D’ailleurs c’est sur ce dernier point qu’une « nuance » du réquisitoire est assez surprenante. Certes, en plus d’un endroit, les auteurs relèvent des « contradictions » dans des affirmations de « scientifiques », et même on croit comprendre une suspicion globale envers les chercheurs commis par l’Etat aux investigations sur le chlordécone et sur ses effets : ils seraient, par la lenteur de leurs réponses déjà, la nature de celles-ci ensuite, des cautions scientifiques de l’administration (nécessairement malveillante / méprisante). Par contre non seulement il est souvent écrit que le(s) Ministère(s) n’avaient pas écouté les recommandations prémonitoires des chercheurs (formule employée souvent au général), mais les auteurs considèrent l’existence des rapports des chercheurs de l’INRA Snégaroff (1977) et Kermarrec (1980) sans réactions positive de la hiérarchie, comme la preuve du mépris des pouvoirs publics pour les DOMiens face à la préservation des intérêts du lobby Béké.

On négligera le fait trop souvent méconnu du profane, qu’en science, la contradiction est le pain de la recherche… On doit à la vérité de dire, surtout, que dans les années 70-80, l’agriculture à dominante intensive et productiviste, si elle commence à être discutées par certains chercheurs, demeure la règle dans la pratique du développement agricole ; et la lutte biologique ne fait pas le poids face à la lutte chimique contre les parasites. Les chercheurs écologistes comme Alain Kermarrec sont alors considérés par beaucoup de leurs pairs non écologistes comme représentatifs d’une secte inoffensive de baba-cools. Ce n’est donc pas simplement une hiérarchie obtuse et complice du grand capital latifundiste qui va ignorer ces données, « scientifiquement incorrectes » pour l’establishment de la technoscience de l’époque. Ces données demeurent « invisibles », « inintelligibles » dans le contexte culturel dominant des recherches d’alors. Il y a un quasi-anachronisme à juger aujourd’hui avec les sensibilités socialement construites par les avatars de la technoscience (sang contaminé 1983, vache folle 1985 etc…), des comportements du début des années 80.
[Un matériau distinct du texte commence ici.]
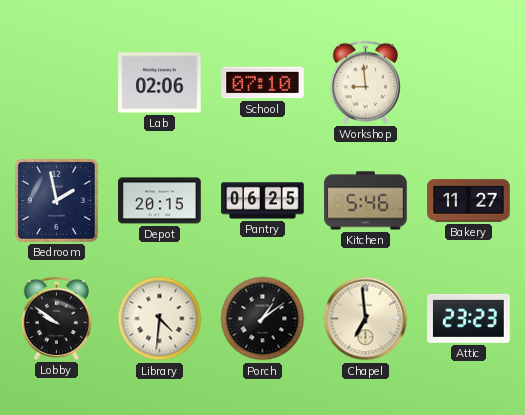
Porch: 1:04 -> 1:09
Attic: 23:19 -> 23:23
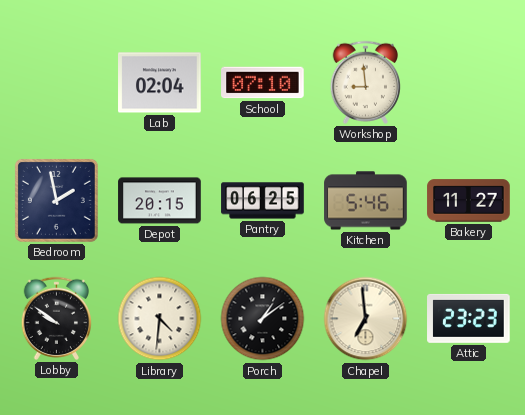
Lab: 02:06 -> 02:04
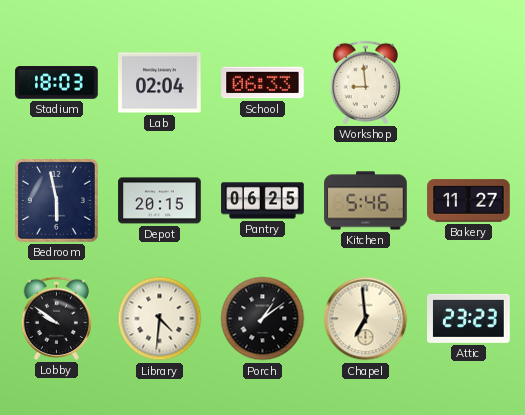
Stadium: none -> 18:03
School: 07:10 -> 06:33
Bedroom: 1:58 -> 5:58
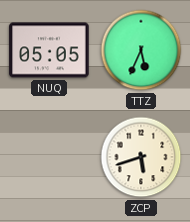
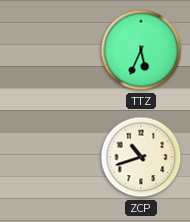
NUQ: 05:05 -> none
ZCP: 5:42 -> 10:42
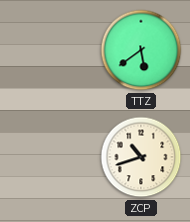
TTZ: 5:34 -> 5:39
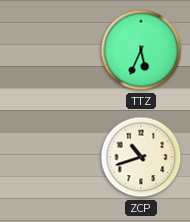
TTZ: 5:39 -> 5:34
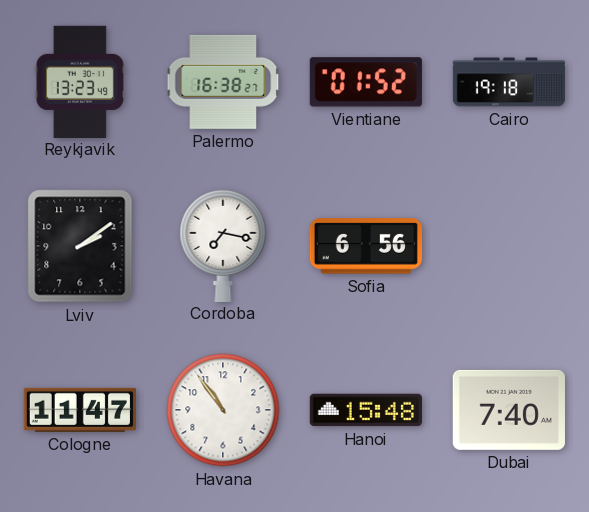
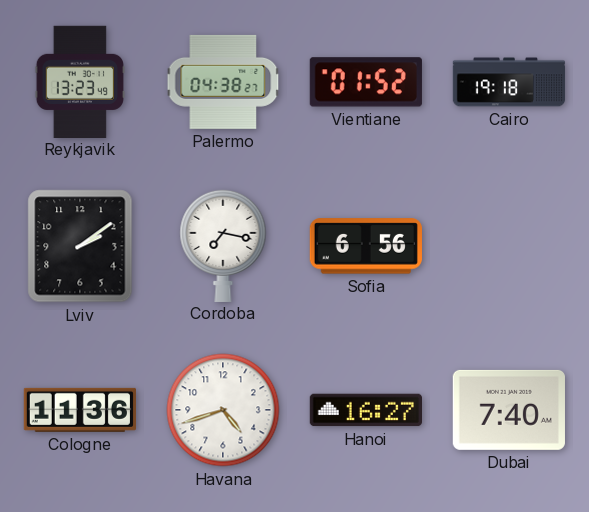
Palermo: 16:38 -> 04:38
Cologne: 11:47 -> 11:36
Havana: 10:54 -> 4:42
Hanoi: 15:48 -> 16:27
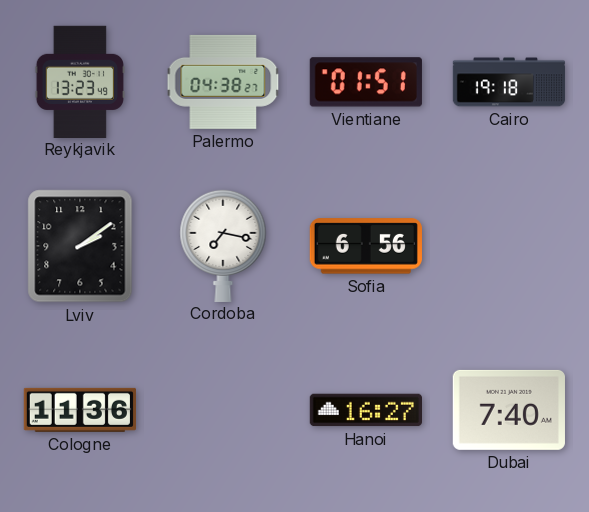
Vientiane: 01:52 -> 01:51
Havana: 4:42 -> none
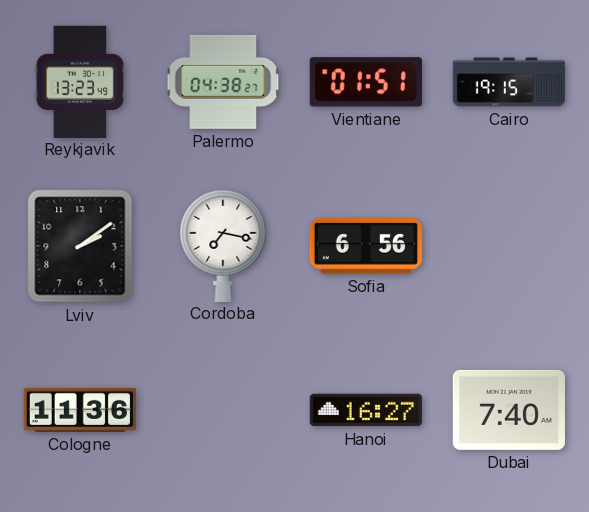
Cairo: 19:18 -> 19:15
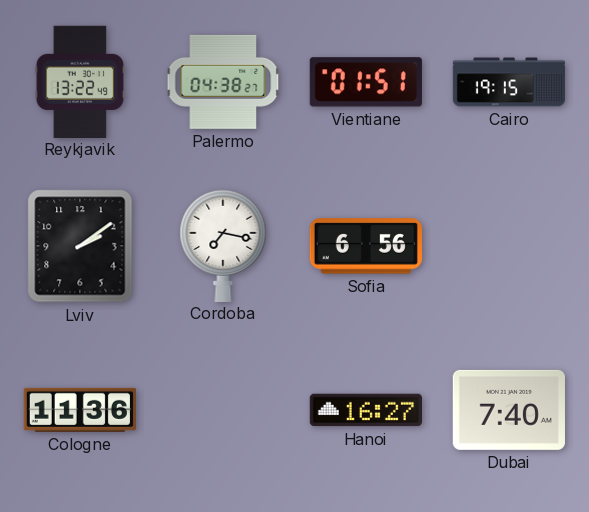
Reykjavik: 13:23 -> 13:22
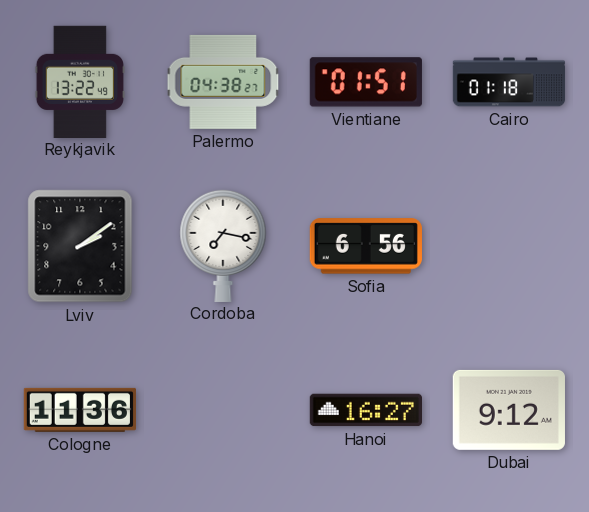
Cairo: 19:15 -> 01:18
Dubai: 7:40 -> 9:12
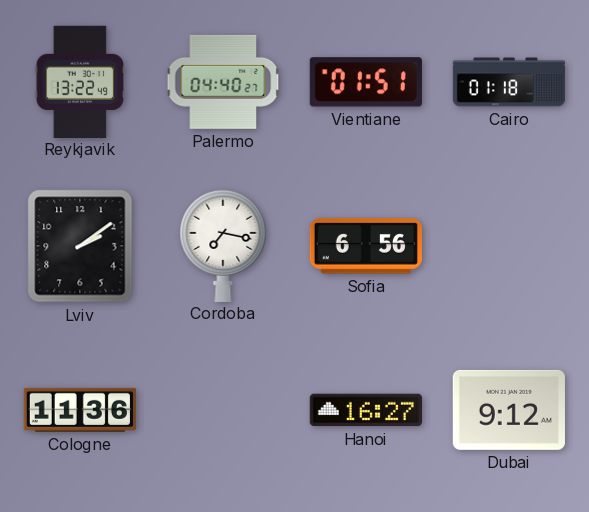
Palermo: 04:38 -> 04:40
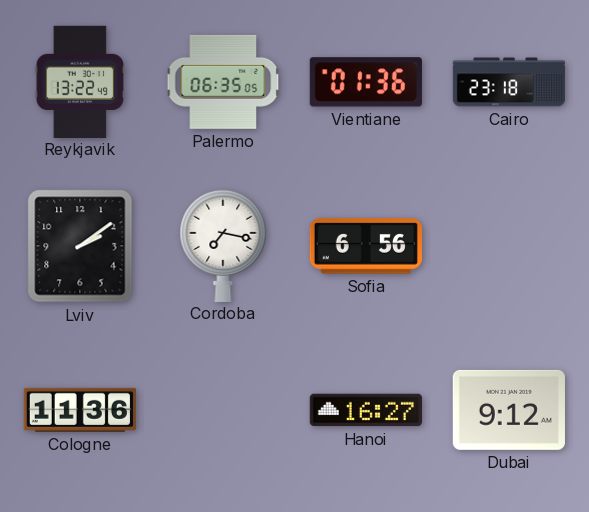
Palermo: 04:40 -> 06:35
Vientiane: 01:51 -> 01:36
Cairo: 01:18 -> 23:18
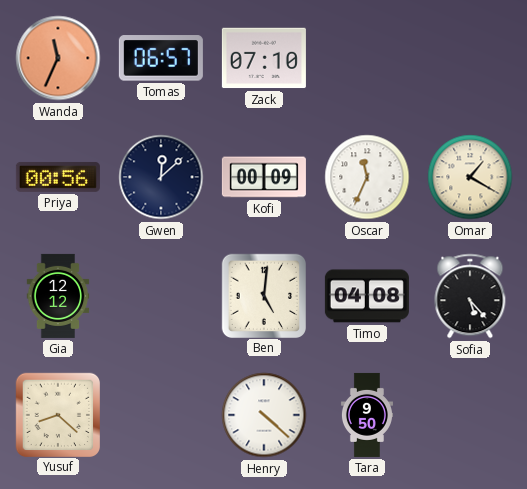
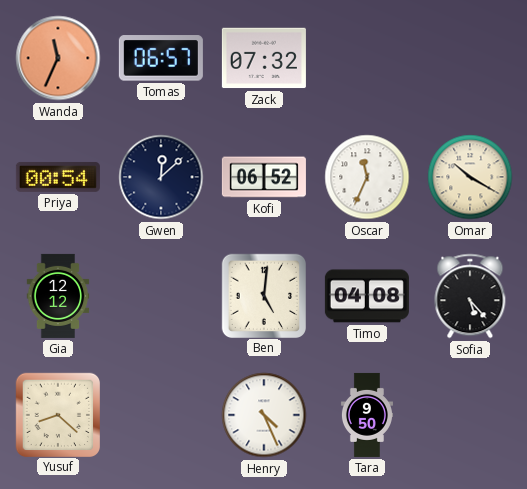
Zack: 07:10 -> 07:32
Priya: 00:56 -> 00:54
Kofi: 00:09 -> 06:52
Omar: 1:20 -> 10:20
Henry: 4:22 -> 4:26
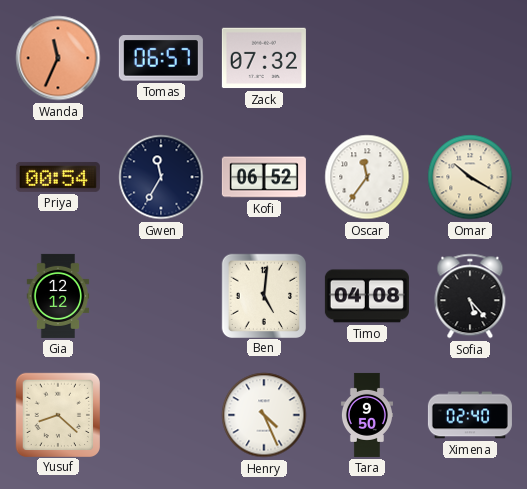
Gwen: 12:08 -> 11:35
Oscar: 11:34 -> 11:36
Ximena: none -> 02:40
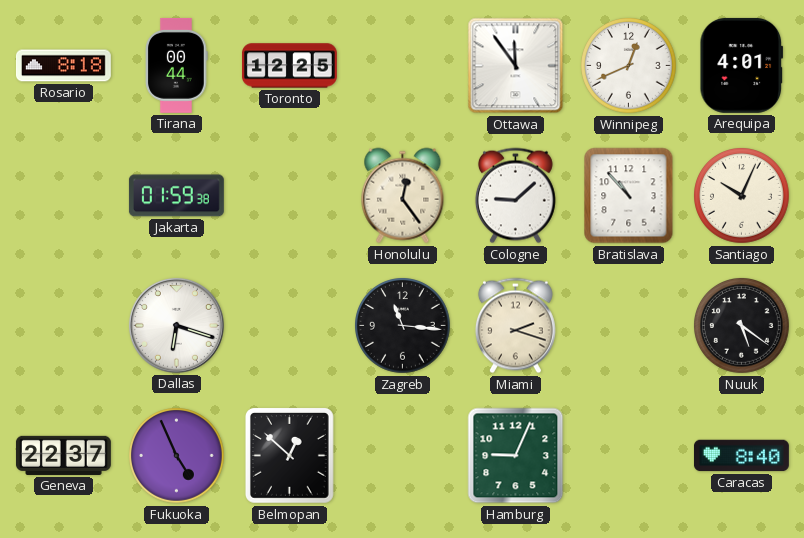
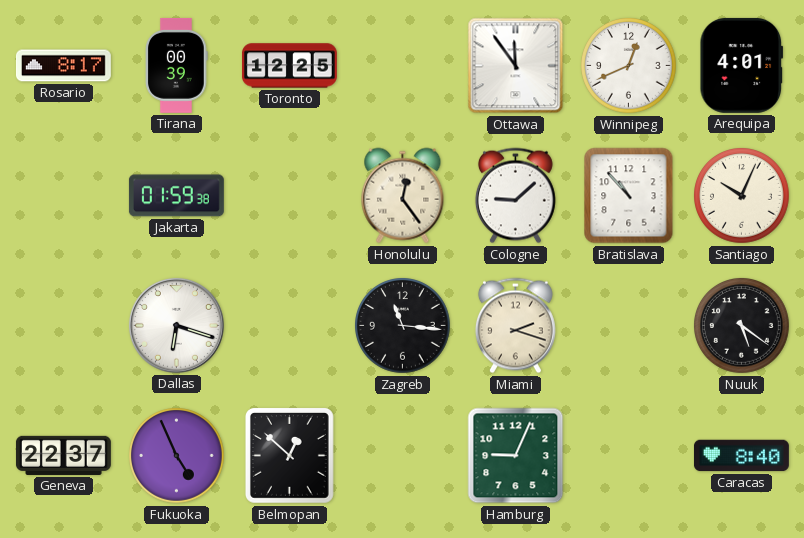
Rosario: 8:18 -> 8:17
Tirana: 00:44 -> 00:39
Cela dit, revenons à cet essentiel que de ce réquisitoire enflammé et un peu brouillon il pourrait bien ressortir cette « Commission d’enquête parlementaire » plus contraignante que la Mission d’information parlementaire de 2005 et que des pouvoirs publics français soucieux de transparence devraient bien aux antillais et à la République.

Parmi les ouvrages en bibliographie on trouve « La société du risque » de Patrick Peretti-Watel, mais c’est peut-être une lecture trop rapide qui me laisse ignorer le parti qu’en ont tiré nos auteurs. Peretti-Watel présente la matrice d’analyse proposée par Mary Douglas pour caractériser les interventions dans la réponse à une crise sociale. Quatre comportements les symbolisent : (1) celui du pouvoir politique policier et règlementaire, (2) celui des entrepreneurs, axés sur le profit et ayant la maîtrise des données techniques plus l’accès au politique, (3) celui de la masse des « exclus », victimes mais non acteurs, et enfin (4) un comportement de militants, souvent associatifs, peu nombreux, qui contestent pouvoirs publics et entrepreneurs. Les chercheurs seraient ici à cheval sur le (1) et le (2). A l’évidence, nos auteurs sont du « dernier carré ».

Avec les observateurs les plus pertinents des relations entre la technoscience et la société, tels que Dominique Pestre (Science, argent et politique, INRA, 2003), nous inclinons à croire que, désormais, de tels « activistes », au delà de leurs excès structurels, jouent un rôle positif dans l’évolution contemporaine de la recherche scientifique, au moins dans sa composante sociale, quitte à ce que ces excès soient pondérés par le débat démocratique.